Милая Лидия, я обошла немало людей и учреждений; я искала его следы, чувствуя себя в роли столь любимой им собаки Матильды… Я знала, что он был арестован как оптант в то время, когда все подобные были под приглядом; потом, как мне сказали, был отпущен… И вот тут его следы теряются, и я думаю, что навсегда.
Как ты знаешь, дорогая Лидия, я вышла замуж совсем девочкой; Хенрика я не знала. Жизнь с мачехой была невыносима, и я выскочила замуж не думая и не глядя. Думаю, невелик грех в том, что я не понимала себя замужем и вечерами, гуляя или сидя за книжкой, мечтала о любви.
Боюсь, теперь с любовью покончено. Моих забот прибавилось: спускаясь по лестнице нашего дома в Петрограде, я обнаружила больную девочку. После расспросов выяснилось, что она отстала от родителей, которые, по всей вероятности, уехали на поезде. Бросить ее я не могла, раздумывать не было времени. Я привезла ее с собой на мызу и, кажется, буду растить как родную дочь.

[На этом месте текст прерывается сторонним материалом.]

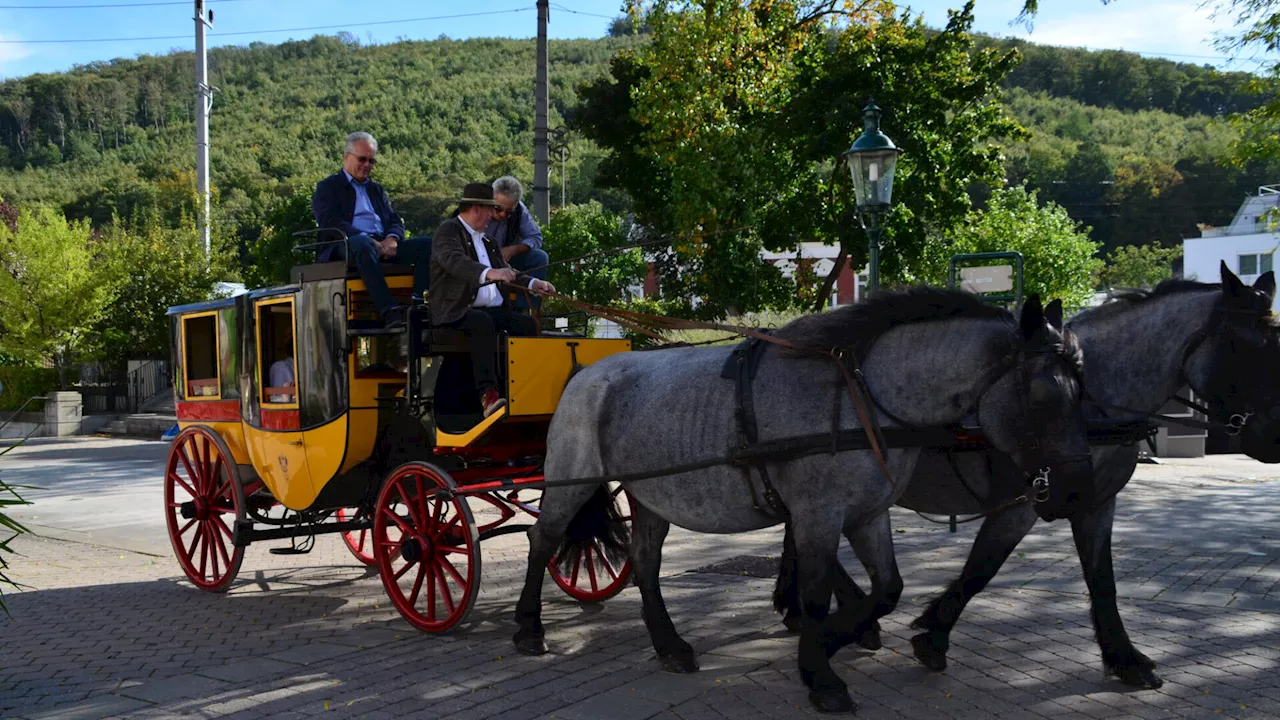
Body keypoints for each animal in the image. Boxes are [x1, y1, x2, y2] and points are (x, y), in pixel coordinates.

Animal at [514, 286, 1095, 712]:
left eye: (1081, 388)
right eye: (1044, 393)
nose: (1076, 487)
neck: (862, 396)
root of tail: (588, 373)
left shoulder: (867, 514)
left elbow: (887, 589)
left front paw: (839, 639)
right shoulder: (818, 516)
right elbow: (817, 595)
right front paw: (821, 672)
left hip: (652, 496)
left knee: (644, 562)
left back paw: (670, 645)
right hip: (573, 479)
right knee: (542, 539)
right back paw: (527, 628)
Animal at [768, 260, 1280, 686]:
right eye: (1248, 347)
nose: (1273, 437)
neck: (1087, 404)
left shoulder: (1095, 504)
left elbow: (1102, 580)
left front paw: (1124, 658)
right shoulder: (1023, 505)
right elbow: (982, 568)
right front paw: (933, 635)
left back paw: (799, 606)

Она очень мила, моя Анюта. Ей одиннадцать лет; в Петрограде она ходила в гимназию и очевидно хорошо училась. Про ее семью я пока ничего не знаю: едва начинаю осторожно задавать вопросы, как она заливается слезами и мотает головой. Я обещала ей, что, едва все закончится, мы поедем в Петроград и найдем ее родителей.

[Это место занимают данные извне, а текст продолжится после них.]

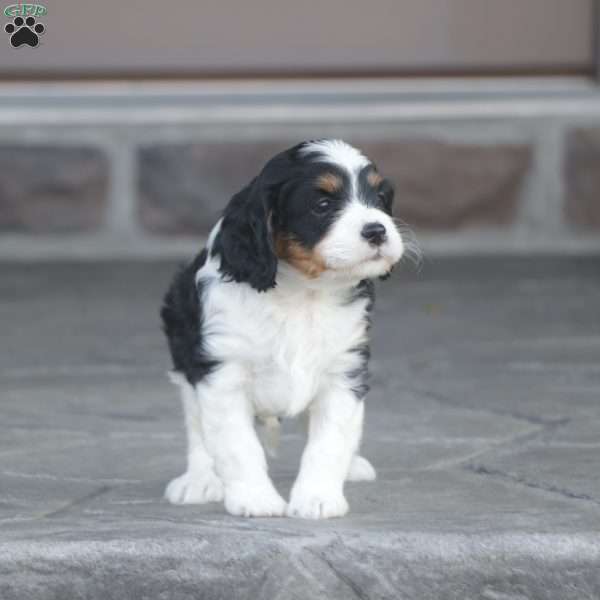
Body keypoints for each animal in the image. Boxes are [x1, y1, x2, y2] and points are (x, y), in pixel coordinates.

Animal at [162, 138, 406, 516]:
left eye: (380, 198)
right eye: (322, 205)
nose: (377, 230)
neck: (304, 293)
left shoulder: (344, 372)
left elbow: (329, 441)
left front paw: (318, 499)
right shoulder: (222, 373)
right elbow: (236, 444)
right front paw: (255, 500)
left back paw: (352, 465)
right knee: (198, 428)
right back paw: (200, 480)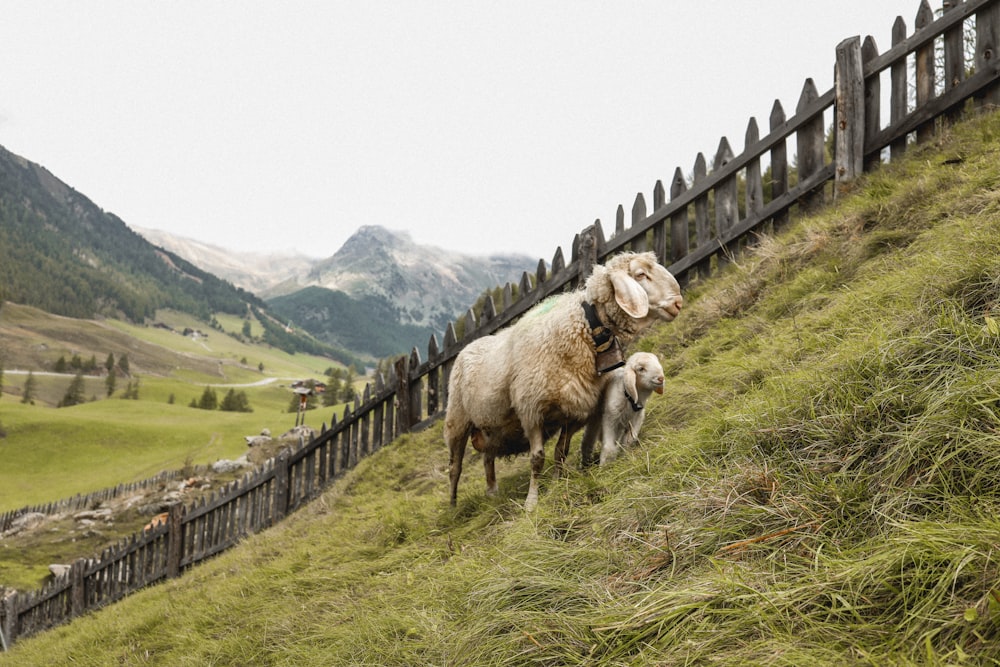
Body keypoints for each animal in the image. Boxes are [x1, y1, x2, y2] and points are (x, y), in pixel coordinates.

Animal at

Я лгу ей, милая Лидия: ничего не закончится, большевики засели слишком крепко. Мы бессильны здесь, и меня особо радует, что я нахожусь в полной безопасности на своей мызе. Вейка и Степушка не дадут нам умереть с голоду, у нас есть корова и куры, по весне снова разведем большой огород. Наш сад тоже обещает яблоки, сливы и смородину. Думаю, я смогу прокормить своих детей.

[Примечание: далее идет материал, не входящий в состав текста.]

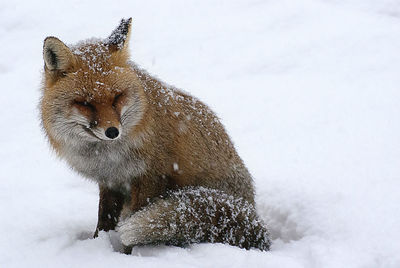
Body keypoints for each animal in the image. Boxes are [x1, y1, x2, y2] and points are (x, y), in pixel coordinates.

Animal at [40, 18, 270, 251]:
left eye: (117, 97)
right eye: (85, 104)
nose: (112, 131)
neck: (109, 156)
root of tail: (251, 212)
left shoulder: (151, 178)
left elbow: (132, 218)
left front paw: (126, 254)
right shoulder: (111, 182)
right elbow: (104, 220)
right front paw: (100, 245)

Анюта, видимо, любит маленьких: она с радостью играет с Павликом, занимает его, даже учит буквам. Он в свою очередь привязался к ней; утром, едва открыв глазки, интересуется, где же его сестричка.
Надеюсь, милая Лидия, что в самом скором времени ты сумеешь меня навестить. Буду искренне рада тебе, а если ты возьмешь с собой свою очаровательную дочь, она сможет поиграть с моей Анютой.
Засим остаюсь,
Искренне твоя,
Марта
– Анюта, где ты? – звенел по саду детский голосок.
Анюта откинулась на спину. Она лежала за кустами смородины, отсюда ее не было видно. Павлик носился по саду, разыскивая ее. Обычно Анюта со смехом выскакивала из-за кустов, Павлик взвизгивал, она роняла его на землю, щекотала и тискала, а он хохотал.
Но сегодня играть с ним не хотелось.
Прошло больше полугода с тех пор, как она оказалась в Эстонии. После приезда она долго болела; слышала даже, как Степушка вздыхала:
– Помрет… Притащили на свою голову.
Наконец Анюта выздоровела. Тетя Марта говорила, что она болела менингитом, страшной болезнью, и это просто чудо, что все обошлось: многие после этой страшной болезни становятся дурачками, теряют память, разучиваются читать.
Читать и писать Анюта не разучилась. Она помнила все, что прошли в гимназии по французскому, помнила правила правописания, могла пересказывать прочитанные книги. Но все же болезнь оставила свой след – она стремительно забывала свою семью.
Смутными обрывками она помнила квартиру в центре Петрограда, отца с конторскими книгами, мать за шитьем, Асю с куклой. В воображении она старалась приблизиться к ним, рассмотреть лица, вспомнить голоса – и ничего не получалось, они как будто уходили от нее. Она вспоминала, как отец обращался к матери и не могла вспомнить имя; она помнила, что дома жила кошка, но не могла назвать ни цвета, ни кличку. Из имен она помнила только имя сестры.
Тетя Марта была к ней ласкова. Степушка, хоть и ворчала много, была доброй и заботливой. Каждое утро она приходила в спальню с кружкой молока:
– Выпей, найденыш. А потом еще налью да и принесу.
Помимо тети Марты с сыном, Вейки и Степушки на мызе жила еще крестьянская пара – Айно и Эно. Они занимались огородом и животными.